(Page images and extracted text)

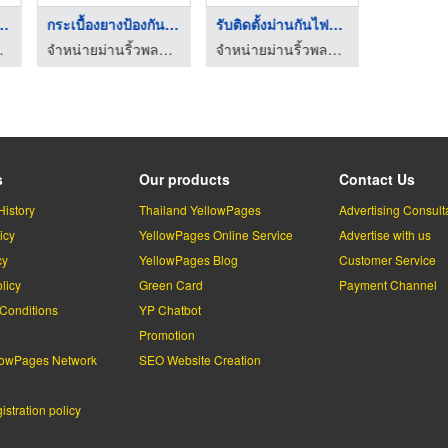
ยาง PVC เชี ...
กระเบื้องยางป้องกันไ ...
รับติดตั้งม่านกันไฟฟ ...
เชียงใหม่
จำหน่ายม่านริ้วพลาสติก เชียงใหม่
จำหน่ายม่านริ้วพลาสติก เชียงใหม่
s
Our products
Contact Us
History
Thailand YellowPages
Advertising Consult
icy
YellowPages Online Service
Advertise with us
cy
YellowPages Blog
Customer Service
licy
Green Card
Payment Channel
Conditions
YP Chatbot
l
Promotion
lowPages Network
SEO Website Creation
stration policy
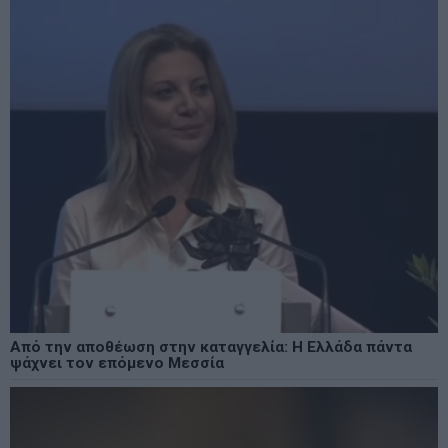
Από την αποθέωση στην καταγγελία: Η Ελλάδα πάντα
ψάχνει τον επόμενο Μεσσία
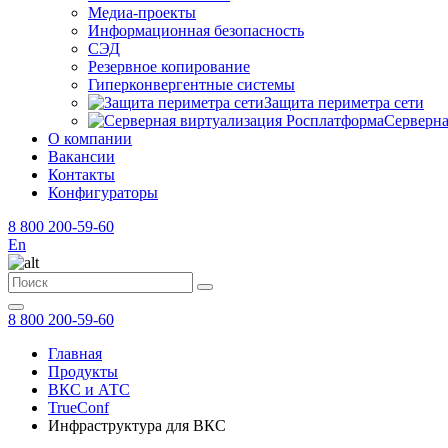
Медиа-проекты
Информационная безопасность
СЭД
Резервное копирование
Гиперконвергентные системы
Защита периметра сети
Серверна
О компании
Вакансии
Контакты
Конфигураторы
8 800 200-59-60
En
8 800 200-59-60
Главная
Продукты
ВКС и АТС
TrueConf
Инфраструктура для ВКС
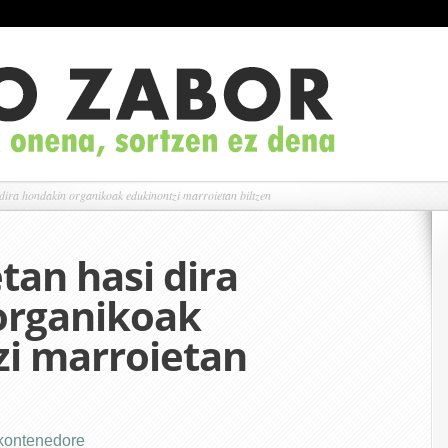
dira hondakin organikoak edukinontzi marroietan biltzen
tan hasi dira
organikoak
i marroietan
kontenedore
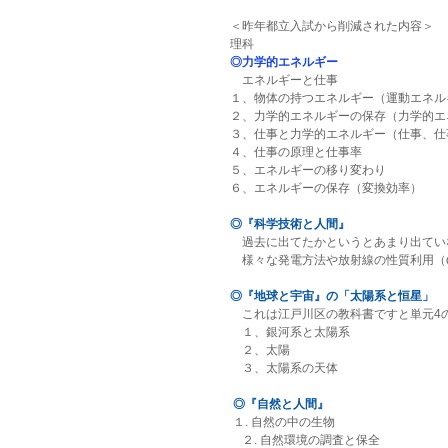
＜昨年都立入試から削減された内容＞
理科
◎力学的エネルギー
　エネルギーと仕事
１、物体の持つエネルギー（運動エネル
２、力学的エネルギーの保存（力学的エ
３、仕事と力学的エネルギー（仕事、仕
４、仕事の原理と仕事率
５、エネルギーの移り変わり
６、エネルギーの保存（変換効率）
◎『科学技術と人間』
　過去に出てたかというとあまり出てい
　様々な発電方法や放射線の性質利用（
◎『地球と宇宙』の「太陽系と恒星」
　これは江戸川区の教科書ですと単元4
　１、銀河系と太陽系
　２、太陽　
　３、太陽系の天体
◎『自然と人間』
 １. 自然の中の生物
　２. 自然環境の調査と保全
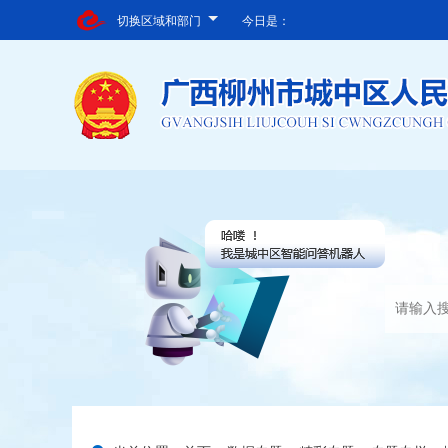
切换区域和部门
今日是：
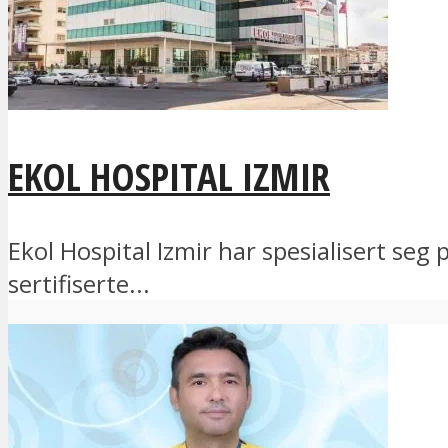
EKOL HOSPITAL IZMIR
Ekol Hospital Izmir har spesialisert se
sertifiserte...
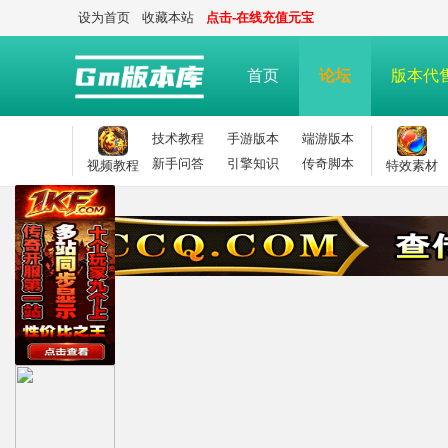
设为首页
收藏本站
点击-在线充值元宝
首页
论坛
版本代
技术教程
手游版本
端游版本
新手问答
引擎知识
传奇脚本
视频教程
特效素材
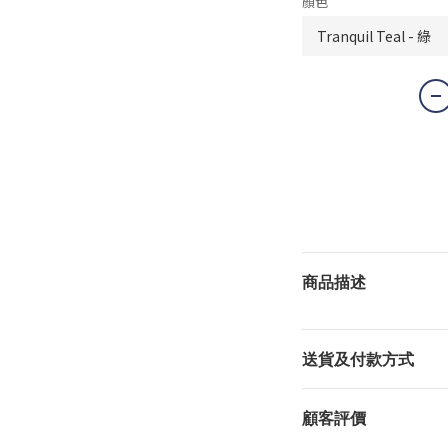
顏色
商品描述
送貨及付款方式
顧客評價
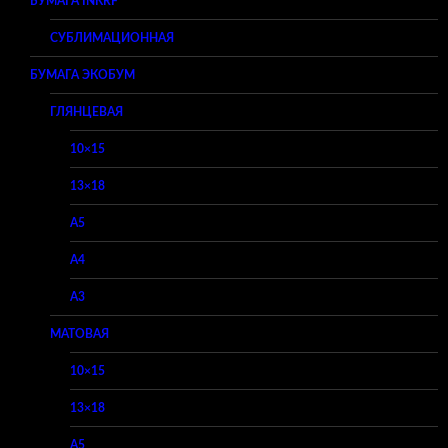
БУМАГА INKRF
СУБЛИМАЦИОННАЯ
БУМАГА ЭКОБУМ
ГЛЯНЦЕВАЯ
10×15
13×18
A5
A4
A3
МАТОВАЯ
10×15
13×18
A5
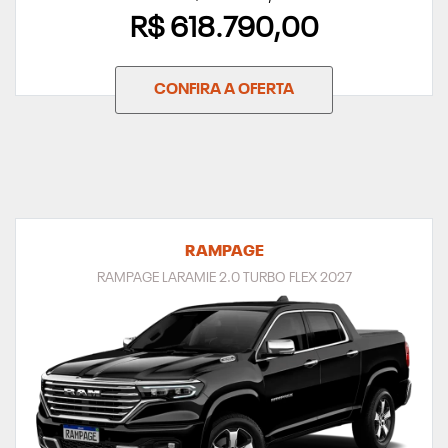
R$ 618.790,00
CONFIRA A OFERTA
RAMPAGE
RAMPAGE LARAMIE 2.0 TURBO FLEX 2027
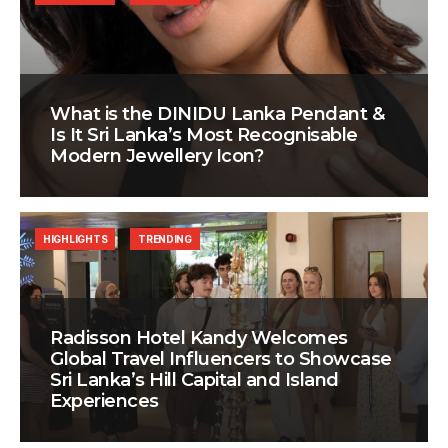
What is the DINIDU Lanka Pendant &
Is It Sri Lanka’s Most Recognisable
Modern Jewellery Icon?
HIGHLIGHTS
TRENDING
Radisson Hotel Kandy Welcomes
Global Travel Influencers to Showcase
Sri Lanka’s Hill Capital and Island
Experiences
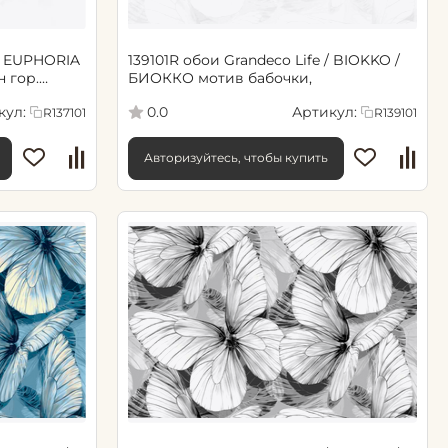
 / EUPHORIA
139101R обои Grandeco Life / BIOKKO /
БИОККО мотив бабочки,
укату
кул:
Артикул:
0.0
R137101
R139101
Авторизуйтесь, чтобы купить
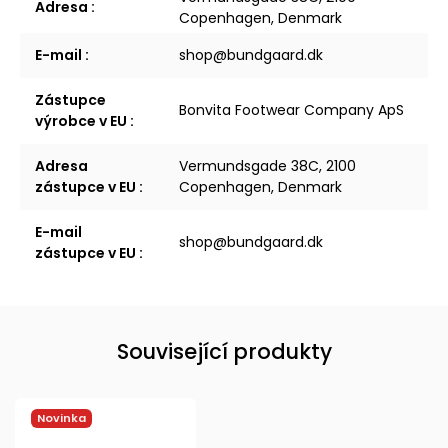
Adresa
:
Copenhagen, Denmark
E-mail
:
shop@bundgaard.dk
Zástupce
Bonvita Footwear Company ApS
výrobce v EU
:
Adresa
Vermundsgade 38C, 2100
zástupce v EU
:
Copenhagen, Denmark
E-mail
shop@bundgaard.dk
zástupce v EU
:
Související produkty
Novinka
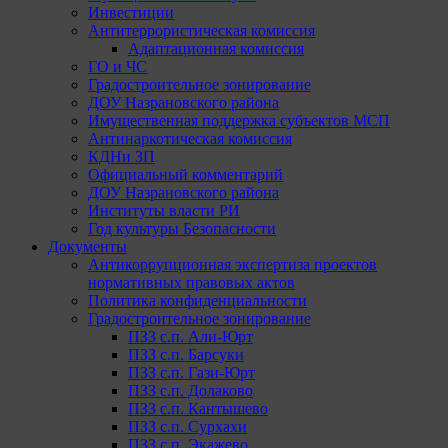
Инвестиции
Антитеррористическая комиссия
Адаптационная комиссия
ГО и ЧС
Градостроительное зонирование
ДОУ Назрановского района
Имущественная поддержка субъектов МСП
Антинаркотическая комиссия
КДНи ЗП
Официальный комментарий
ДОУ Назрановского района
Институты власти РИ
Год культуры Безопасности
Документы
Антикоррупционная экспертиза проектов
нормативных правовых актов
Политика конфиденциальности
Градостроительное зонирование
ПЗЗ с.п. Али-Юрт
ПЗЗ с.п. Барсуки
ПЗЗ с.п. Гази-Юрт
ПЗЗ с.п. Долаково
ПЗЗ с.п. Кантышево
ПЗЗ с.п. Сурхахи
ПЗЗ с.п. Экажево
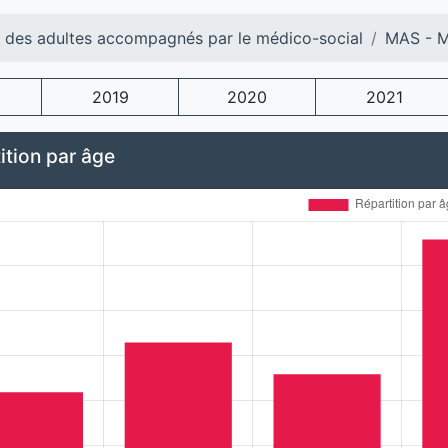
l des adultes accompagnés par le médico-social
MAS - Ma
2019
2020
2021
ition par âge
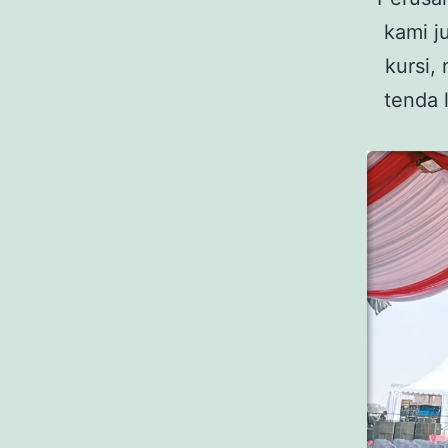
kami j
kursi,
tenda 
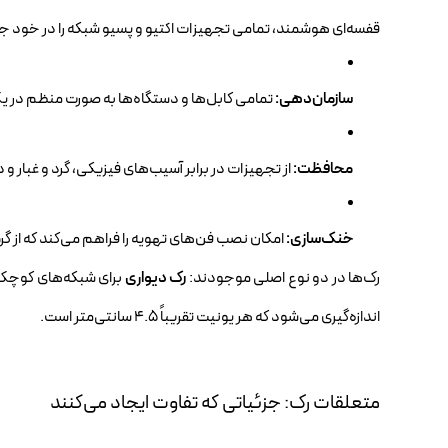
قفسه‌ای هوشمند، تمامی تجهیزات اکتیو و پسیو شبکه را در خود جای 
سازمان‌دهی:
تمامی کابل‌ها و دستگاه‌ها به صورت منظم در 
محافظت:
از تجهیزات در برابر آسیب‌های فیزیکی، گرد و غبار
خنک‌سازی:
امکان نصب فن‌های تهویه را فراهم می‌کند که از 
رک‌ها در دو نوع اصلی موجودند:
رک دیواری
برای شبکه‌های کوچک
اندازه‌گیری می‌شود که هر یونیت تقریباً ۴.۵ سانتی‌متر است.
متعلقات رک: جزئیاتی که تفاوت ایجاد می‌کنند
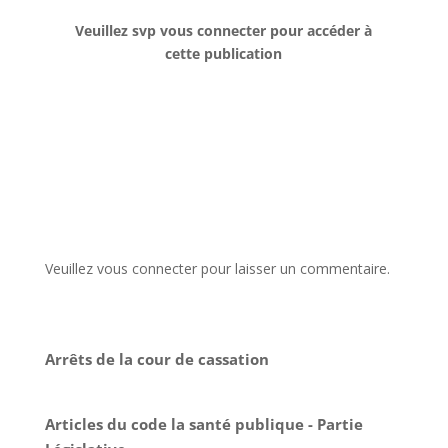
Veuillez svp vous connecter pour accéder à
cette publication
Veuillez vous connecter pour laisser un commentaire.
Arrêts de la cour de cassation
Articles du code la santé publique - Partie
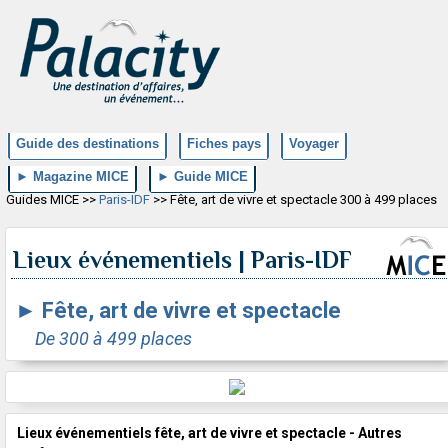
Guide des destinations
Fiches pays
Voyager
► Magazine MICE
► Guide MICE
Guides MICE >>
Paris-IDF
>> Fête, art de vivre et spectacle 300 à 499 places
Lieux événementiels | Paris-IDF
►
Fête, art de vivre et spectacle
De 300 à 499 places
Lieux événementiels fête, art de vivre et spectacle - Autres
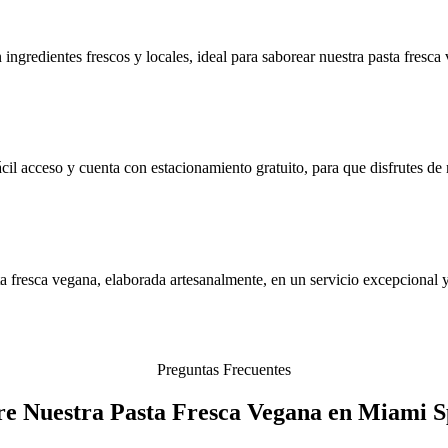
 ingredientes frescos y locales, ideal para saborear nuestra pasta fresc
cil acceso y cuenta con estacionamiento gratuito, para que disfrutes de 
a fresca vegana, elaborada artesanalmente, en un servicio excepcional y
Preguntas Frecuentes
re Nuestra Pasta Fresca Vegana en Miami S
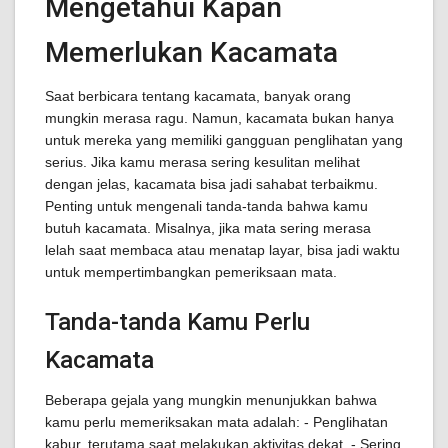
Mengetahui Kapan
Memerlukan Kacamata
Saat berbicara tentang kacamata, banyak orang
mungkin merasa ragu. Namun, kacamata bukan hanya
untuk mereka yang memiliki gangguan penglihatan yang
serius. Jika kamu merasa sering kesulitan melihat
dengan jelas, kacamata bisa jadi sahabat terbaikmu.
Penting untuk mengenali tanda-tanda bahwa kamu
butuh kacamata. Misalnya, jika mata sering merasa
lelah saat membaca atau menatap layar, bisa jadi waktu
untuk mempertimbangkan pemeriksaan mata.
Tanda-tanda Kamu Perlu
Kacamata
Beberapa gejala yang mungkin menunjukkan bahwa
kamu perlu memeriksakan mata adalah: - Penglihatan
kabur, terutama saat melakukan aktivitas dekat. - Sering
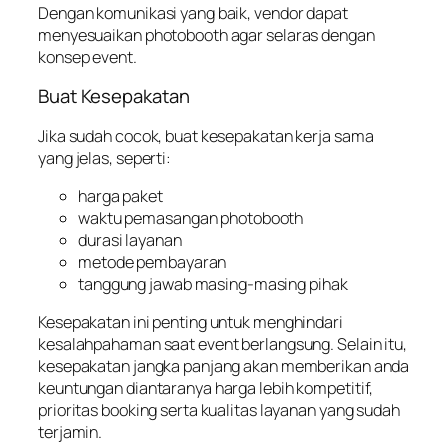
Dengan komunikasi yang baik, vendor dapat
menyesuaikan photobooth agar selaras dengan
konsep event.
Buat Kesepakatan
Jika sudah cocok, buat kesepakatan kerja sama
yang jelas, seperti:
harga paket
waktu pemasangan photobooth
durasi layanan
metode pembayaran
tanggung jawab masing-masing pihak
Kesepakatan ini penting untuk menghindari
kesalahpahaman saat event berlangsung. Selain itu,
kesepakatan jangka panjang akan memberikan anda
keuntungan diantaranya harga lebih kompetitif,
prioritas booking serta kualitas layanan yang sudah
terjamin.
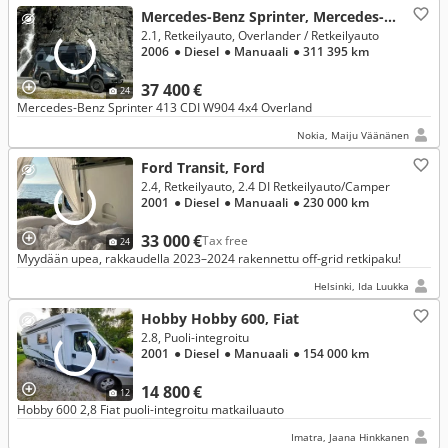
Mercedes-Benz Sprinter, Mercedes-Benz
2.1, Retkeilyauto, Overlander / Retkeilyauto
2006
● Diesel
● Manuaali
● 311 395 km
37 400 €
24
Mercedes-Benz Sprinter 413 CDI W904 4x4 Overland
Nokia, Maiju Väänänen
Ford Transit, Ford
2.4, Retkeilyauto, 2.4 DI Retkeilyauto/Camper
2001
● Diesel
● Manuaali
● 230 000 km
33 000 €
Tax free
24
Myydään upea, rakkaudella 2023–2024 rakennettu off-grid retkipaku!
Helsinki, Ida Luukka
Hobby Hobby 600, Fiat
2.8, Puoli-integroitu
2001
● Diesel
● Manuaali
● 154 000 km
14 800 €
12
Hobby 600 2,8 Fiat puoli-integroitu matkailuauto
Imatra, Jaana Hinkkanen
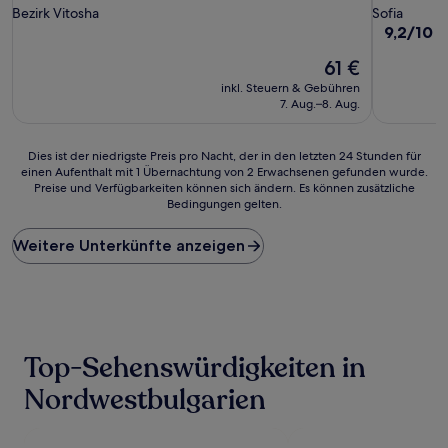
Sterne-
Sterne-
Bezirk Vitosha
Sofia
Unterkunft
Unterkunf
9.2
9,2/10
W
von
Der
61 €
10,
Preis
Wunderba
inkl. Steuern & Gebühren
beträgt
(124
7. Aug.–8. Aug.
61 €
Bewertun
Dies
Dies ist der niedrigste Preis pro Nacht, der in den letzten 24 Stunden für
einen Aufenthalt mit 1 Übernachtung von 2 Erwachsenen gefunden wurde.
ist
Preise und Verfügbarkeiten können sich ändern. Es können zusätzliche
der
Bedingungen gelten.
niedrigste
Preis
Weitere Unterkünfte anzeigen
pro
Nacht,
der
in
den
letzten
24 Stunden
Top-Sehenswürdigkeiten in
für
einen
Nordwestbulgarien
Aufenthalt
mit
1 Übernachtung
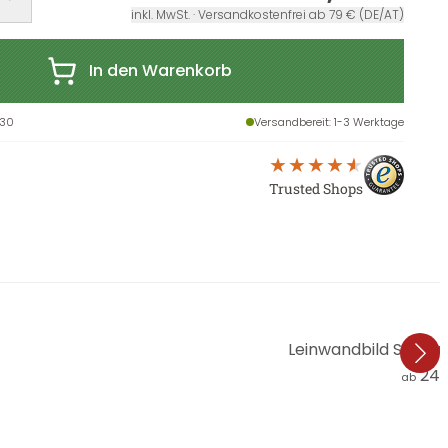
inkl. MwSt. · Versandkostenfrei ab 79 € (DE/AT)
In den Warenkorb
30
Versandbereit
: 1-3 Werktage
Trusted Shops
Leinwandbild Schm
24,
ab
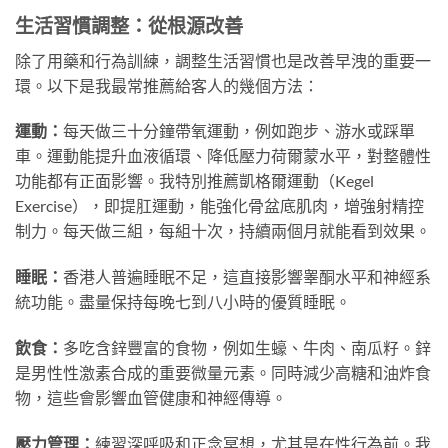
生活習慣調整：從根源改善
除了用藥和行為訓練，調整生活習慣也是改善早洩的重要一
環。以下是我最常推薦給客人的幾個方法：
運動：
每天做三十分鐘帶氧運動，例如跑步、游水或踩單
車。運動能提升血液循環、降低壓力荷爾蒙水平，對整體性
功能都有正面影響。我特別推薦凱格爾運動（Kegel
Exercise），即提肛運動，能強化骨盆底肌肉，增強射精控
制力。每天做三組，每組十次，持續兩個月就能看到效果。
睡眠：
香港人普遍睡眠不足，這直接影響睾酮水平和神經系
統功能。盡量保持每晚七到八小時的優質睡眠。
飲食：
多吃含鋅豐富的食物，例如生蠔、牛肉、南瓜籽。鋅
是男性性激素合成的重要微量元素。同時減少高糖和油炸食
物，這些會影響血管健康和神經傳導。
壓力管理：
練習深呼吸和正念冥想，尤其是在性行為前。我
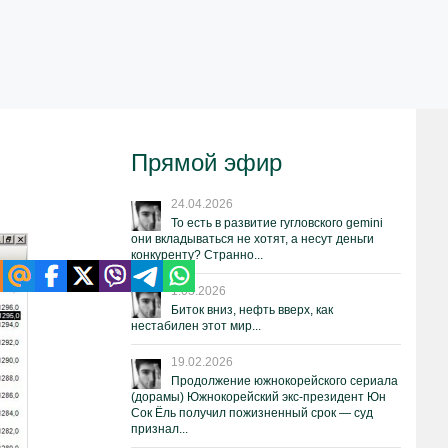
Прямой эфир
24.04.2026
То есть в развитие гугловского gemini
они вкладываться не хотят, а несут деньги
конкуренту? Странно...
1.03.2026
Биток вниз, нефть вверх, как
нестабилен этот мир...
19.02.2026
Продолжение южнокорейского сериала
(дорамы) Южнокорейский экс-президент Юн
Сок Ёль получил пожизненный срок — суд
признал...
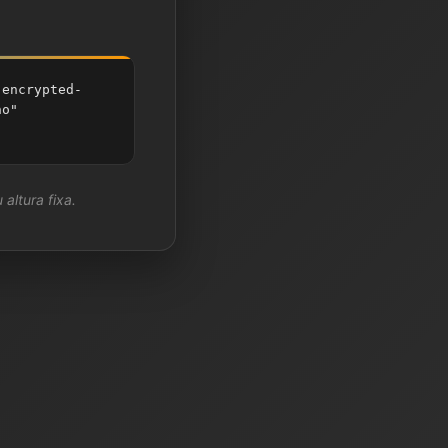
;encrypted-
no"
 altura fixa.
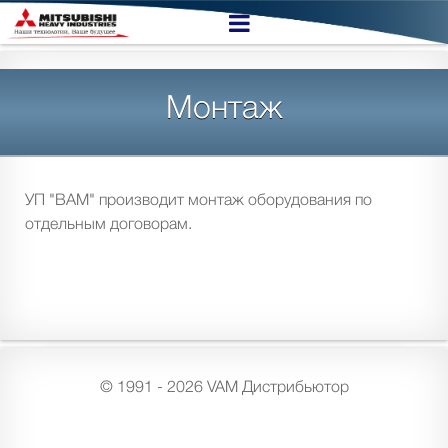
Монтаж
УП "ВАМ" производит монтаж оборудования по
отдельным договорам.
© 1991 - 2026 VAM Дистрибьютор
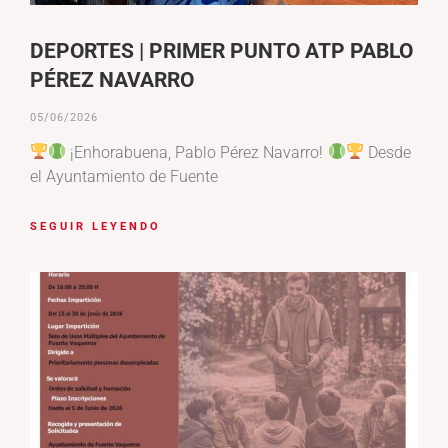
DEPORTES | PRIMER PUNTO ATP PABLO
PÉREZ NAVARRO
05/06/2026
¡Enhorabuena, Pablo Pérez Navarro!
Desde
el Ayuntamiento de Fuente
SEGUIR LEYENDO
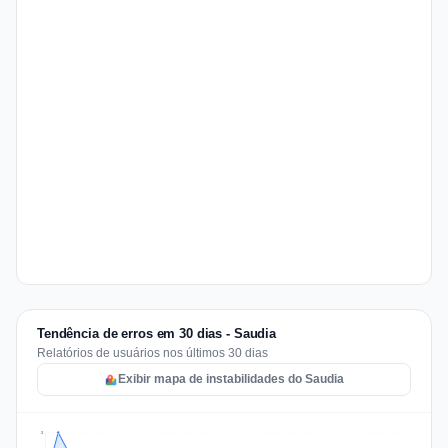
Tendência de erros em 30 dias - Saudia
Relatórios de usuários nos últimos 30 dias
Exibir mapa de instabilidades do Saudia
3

_Exercise directions_
Reproduce the entries word for word, starting at the beginning and continuing through the line that contains "ψάχνει τον επόμενο Μεσσία", that line included. Leave the pictures out of your answer.

_Your solution_
ยาง PVC เชี ...
กระเบื้องยางป้องกันไ ...
รับติดตั้งม่านกันไฟฟ ...
เชียงใหม่
จำหน่ายม่านริ้วพลาสติก เชียงใหม่
จำหน่ายม่านริ้วพลาสติก เชียงใหม่
s
Our products
Contact Us
History
Thailand YellowPages
Advertising Consult
icy
YellowPages Online Service
Advertise with us
cy
YellowPages Blog
Customer Service
licy
Green Card
Payment Channel
Conditions
YP Chatbot
l
Promotion
lowPages Network
SEO Website Creation
stration policy
Από την αποθέωση στην καταγγελία: Η Ελλάδα πάντα
ψάχνει τον επόμενο Μεσσία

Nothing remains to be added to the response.